### Questions à traiter
a) Énumérez toutes les personnes nommées dans l'entretien sur les start-up.
b) Reproduisez le passage de l'entretien sur les start-up compris entre « Quelles sont les » et « cas d’usages derrière. », bornes incluses.
c) Reprenez l'entretien sur les start-up à la suite de sa dernière phrase et poursuivez-le.

### Extrait du texte
Sylvain Theveniaud (à gauche), directeur de l’Allianz Accelerator, Marie Nghiem, responsable du Village by Crédit Agricole Provence Côte d’Azur, et Laurent Masson, directeur de l’incubateur Provence Côte d’Azur — Photo : Olivia Oreggia

Quelles sont les tendances dans la création de start-up ?

Sylvain Theveniaud : La tendance est à la start-up à impact, qu’il soit social, sociétal ou environnemental. Je classerais là par exemple Bodyguard, qui lutte contre la haine en ligne, ou Rogervoice, qui permet aux sourds et malentendants de téléphoner, deux entreprises que nous avons accompagnées au sein de l’Accélérateur d’Allianz. Les tendances sont très cycliques. L’an dernier, il était beaucoup question du Web3, cette année, on nous dit que le Web3 est fini. Ce n’est pas vrai du tout. Il y a plutôt une consolidation. Tous les grands groupes lancent des projets mais ceux-ci sont pragmatiques. On n’est plus sur une mode. De même, concernant l’intelligence artificielle. On en a beaucoup parlé avec Chat GPT. Cette tendance fonctionnera vraiment s’il y a de vrais cas d’usages derrière.

### Enregistrements présentés
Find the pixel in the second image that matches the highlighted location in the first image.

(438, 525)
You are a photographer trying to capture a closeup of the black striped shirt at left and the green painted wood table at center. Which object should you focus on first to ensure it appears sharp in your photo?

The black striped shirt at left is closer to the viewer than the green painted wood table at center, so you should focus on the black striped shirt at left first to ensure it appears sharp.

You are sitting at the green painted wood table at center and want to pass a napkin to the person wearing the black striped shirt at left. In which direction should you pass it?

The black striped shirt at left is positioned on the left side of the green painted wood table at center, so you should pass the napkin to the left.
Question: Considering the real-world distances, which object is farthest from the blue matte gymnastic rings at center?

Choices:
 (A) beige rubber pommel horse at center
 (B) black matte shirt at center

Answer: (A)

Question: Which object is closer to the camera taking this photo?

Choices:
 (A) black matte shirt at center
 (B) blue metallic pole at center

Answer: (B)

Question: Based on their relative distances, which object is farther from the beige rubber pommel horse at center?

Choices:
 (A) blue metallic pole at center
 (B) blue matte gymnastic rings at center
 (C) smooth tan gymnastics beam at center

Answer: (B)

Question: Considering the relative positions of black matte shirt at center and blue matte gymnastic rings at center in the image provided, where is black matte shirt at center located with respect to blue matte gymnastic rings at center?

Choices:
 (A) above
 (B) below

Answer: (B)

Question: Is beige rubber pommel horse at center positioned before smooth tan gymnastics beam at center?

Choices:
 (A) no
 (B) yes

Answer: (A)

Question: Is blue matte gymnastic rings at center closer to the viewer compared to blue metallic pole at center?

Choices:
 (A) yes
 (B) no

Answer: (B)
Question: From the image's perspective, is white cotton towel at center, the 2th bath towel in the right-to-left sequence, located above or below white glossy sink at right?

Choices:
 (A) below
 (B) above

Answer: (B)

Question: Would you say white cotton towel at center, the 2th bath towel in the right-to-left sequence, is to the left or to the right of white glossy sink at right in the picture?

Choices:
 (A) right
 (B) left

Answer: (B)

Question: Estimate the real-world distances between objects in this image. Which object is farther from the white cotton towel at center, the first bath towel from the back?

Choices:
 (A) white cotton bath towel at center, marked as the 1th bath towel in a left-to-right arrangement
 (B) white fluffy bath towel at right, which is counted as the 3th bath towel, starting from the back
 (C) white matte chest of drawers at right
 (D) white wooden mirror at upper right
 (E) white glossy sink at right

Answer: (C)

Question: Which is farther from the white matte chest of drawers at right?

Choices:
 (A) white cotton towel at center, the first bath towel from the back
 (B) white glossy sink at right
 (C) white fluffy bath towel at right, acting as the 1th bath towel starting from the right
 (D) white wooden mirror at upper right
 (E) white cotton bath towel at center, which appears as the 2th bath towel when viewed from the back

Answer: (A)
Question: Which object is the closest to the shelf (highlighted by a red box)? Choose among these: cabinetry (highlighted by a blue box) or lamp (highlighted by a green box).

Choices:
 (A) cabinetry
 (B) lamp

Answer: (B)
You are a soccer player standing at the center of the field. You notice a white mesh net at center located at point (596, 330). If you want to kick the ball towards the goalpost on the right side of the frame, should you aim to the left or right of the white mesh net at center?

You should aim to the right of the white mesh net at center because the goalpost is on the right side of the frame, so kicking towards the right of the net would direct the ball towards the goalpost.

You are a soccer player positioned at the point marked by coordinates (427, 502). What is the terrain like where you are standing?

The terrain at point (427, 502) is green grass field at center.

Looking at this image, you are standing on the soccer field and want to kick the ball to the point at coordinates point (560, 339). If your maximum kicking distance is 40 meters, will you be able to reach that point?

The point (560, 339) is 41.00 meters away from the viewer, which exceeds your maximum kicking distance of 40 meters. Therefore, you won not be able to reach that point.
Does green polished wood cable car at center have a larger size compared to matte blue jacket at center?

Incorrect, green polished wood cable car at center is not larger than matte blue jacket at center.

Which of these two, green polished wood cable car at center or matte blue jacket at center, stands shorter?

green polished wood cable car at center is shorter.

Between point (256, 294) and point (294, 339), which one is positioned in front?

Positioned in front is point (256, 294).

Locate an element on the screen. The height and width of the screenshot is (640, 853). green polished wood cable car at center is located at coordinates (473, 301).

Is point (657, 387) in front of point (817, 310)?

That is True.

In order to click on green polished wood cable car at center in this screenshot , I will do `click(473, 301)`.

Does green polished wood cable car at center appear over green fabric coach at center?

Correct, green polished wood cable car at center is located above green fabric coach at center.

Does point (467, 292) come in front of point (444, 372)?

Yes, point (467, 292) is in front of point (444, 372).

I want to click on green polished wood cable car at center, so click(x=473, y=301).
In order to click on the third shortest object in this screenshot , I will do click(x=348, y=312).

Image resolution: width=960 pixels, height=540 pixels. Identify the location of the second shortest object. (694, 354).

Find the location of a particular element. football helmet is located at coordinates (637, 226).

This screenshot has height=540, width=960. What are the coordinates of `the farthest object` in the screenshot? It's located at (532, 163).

### Réponses aux consignes
a) Sylvain Theveniaud, Marie Nghiem, Laurent Masson, Olivia Oreggia

b)
Quelles sont les tendances dans la création de start-up ?

Sylvain Theveniaud : La tendance est à la start-up à impact, qu’il soit social, sociétal ou environnemental. Je classerais là par exemple Bodyguard, qui lutte contre la haine en ligne, ou Rogervoice, qui permet aux sourds et malentendants de téléphoner, deux entreprises que nous avons accompagnées au sein de l’Accélérateur d’Allianz. Les tendances sont très cycliques. L’an dernier, il était beaucoup question du Web3, cette année, on nous dit que le Web3 est fini. Ce n’est pas vrai du tout. Il y a plutôt une consolidation. Tous les grands groupes lancent des projets mais ceux-ci sont pragmatiques. On n’est plus sur une mode. De même, concernant l’intelligence artificielle. On en a beaucoup parlé avec Chat GPT. Cette tendance fonctionnera vraiment s’il y a de vrais cas d’usages derrière.

c)
Laurent Masson : On voit à l’incubateur Provence Côte d’Azur, une hausse du nombre de projets de créations de bon niveau, dont une part importante vise de l’impact. On constate aussi une hausse des projets ayant une vraie dimension industrielle, avec des gens qui viennent de l’industrie, forts de leur culture, c’est frappant. L’autre tendance, c’est l’apparition des projets biotech et pharmaceutiques qui réussissent à lever des premiers fonds d’amorçage.

Sylvain Theveniaud : Pas mal de start-up s’intéressent aussi au new space. Le déclencheur aura été Elon Musk et ses lanceurs qui ont montré que l’on pouvait envoyer des satellites pour pas cher dans l’espace. C’était absolument inconcevable avant. C’est comme pour les biotechs, avec la volonté du gouvernement de produire des médicaments en France et les efforts faits sur les transferts de technologies. Il y a des financements qui arrivent et tout cela fait un mélange qui rend le tout possible alors que peu de gens voulaient investir jusqu’à présent dans ces domaines-là.

Marie Nghiem : La grande tendance, c’est la fin de l’euphorie de l’argent facile. Il faut à un moment que la start-up ait un potentiel de croissance.

Les start-up ont aujourd’hui des difficultés à trouver des financements. Qu’en est-il ?

Sylvain Theveniaud : Il y a un vrai recalibrage très fort sur le côté revenu. Il y a un an encore, les investisseurs investissaient à des valorisations incroyables, sans forcément trop regarder les métriques ou les capacités d’une entreprise à générer des revenus, imaginant qu’un jour elle en générerait sur la base d’une traction, c’est-à-dire du nombre d’utilisateurs. Aujourd’hui, c’est beaucoup moins à la mode. Les investisseurs demandent aux entreprises de revenir aux fondamentaux.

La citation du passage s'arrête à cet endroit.